思い返してみると、娘さんが生まれる前、父親となるタクロウはルミの妊娠を知ってパニックになっていた。悩みに悩んで「もう死にたい」と誰彼なく泣きついていた。

当時、ルミとタクロウの関係ははっきりとした恋愛関係というわけではなく、仲が良くて二人ともセックスが好きだから、ルミの家にタクロウが入り浸ってよく泊まり込んでいたらしい。避妊はしてない、というのは周りの友人たちも知っていて、「そのうちガキが出来て大変なことになるぞ」とタクロウはよく警告を受けていた。

でも若いということは避妊もしっかりできないということでもあり、1、2年するうちにルミは妊娠した。

独身でまだ若く定職に就いていなかったタクロウは子どもを望んでいなかったから、もしかしたら中絶をお願いしたのかもしれない。「死にたい」と言っていたくらいだから、もしもルミがそうしてくれたら胸をなでおろしたことだろう。でも、子どもが欲しいルミは迷うことなくあっさり子を産んだ。

タクロウは結婚はしなかったが、子は認知した。それから非正規であちこち働いて、何年かしてから正社員になり、タクロウとルミは正式に結婚をした。かわいい顔立ちのタクロウは女の子にモテたし、すごくルミに惚れていたというわけでもなかった。子どもが生まれなかったら、間違いなく二人は別れていたと思う。

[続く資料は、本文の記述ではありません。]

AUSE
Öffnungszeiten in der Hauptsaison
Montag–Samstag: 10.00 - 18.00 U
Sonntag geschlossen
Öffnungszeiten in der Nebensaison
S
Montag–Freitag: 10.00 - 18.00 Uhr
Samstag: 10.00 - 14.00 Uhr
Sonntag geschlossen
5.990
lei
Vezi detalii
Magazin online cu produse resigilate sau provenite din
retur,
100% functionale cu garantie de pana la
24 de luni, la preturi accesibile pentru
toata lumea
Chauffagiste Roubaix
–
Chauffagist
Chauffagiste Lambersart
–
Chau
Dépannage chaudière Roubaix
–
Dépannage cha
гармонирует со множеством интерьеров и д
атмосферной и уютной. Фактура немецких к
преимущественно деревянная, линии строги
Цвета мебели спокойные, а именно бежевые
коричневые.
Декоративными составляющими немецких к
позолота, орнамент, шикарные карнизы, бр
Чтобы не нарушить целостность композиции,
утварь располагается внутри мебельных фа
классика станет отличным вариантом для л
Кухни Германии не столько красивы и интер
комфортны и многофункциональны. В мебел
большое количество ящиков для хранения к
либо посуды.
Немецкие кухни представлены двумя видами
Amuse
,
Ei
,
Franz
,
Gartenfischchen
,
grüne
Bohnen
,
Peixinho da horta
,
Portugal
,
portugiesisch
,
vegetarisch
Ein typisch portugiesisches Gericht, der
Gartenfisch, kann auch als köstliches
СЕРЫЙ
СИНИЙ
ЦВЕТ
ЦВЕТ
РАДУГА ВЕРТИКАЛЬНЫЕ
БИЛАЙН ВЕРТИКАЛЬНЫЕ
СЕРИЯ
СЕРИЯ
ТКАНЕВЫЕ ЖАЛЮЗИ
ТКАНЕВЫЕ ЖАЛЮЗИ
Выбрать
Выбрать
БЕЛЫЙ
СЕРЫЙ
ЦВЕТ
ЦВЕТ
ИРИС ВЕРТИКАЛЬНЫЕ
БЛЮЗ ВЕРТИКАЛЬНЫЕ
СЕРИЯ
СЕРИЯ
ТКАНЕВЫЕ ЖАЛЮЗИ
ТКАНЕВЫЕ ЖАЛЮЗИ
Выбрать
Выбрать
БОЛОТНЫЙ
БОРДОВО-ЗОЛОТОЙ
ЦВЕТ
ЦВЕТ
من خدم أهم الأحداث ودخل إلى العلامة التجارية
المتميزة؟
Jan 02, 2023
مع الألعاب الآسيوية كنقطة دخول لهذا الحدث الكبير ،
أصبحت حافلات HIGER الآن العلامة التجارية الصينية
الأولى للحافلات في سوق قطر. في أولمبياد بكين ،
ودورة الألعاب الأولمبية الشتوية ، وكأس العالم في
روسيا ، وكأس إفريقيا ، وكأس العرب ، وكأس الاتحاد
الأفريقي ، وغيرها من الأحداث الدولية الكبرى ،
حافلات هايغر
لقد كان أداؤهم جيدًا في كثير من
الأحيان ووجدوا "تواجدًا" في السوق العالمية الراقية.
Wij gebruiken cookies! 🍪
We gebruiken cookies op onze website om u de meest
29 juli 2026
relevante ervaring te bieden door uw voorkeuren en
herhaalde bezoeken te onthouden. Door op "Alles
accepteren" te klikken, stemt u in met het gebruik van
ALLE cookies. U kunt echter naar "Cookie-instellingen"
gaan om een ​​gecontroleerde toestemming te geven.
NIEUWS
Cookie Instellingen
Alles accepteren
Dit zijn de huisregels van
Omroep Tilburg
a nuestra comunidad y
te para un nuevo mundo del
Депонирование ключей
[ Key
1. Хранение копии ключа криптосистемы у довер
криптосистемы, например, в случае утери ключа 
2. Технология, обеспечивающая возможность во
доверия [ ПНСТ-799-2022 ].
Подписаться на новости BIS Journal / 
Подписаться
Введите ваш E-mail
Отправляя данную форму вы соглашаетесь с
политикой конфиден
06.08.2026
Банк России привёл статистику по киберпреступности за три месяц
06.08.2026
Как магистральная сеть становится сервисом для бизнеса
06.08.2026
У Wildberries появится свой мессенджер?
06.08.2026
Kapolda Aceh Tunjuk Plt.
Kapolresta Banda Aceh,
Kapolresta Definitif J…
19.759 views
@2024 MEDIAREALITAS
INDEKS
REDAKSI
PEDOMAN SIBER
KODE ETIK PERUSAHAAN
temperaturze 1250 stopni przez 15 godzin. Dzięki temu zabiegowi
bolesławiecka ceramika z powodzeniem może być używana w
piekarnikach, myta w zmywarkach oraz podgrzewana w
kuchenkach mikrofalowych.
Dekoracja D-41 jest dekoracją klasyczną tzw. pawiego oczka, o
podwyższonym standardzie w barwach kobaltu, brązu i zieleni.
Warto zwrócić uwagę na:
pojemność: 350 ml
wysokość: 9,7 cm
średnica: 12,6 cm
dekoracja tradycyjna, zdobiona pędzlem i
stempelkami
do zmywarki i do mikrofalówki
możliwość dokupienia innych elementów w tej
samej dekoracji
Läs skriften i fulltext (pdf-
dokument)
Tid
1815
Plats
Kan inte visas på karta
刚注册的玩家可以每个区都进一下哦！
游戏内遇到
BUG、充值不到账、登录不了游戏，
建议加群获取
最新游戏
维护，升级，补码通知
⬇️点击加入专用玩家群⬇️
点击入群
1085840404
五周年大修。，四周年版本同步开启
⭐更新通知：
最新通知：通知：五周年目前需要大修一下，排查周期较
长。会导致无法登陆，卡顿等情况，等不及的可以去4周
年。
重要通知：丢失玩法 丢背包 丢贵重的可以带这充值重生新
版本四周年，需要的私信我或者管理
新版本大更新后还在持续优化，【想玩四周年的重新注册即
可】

そして今、二人は今も結婚生活を続け、妊娠を知ったときは苦悩して死にたいと叫んでいたタクロウは今、娘がかわいくてたまらない。娘の帰りが遅くなると心配してすぐにLINEを送ってうざがられている。

新年会でルミとタクロウの娘さんは知らないおじさんおばさんから声を掛けられてもニコニコして答えていた。この子は多分、どういう経緯で自分が生まれたのか詳しいことは知らないだろうな、と僕は思った。もちろん彼女は両親の過去の数々の男女関係も知らないだろう。その場にはかつてタクロウやルミとセックスをした人々もいたが、そんな話は絶対に言えない。(言えるわけがない。)

僕はルミが迷うことなく子どもを産んだと思っていたが、もしかしたら危うかったのかもしれない。何しろ、二人は若くて経済力はまったくなく結婚なんて考えられなかったのだ。

タクロウの自制心の無さで間違って生まれきた娘さんが、今ではかけがえないのない宝物になっている。娘がいない人生など考えられなくなっている。すべては結果オーライだ。皆が娘さんの成長を心から喜んだ一夜だった。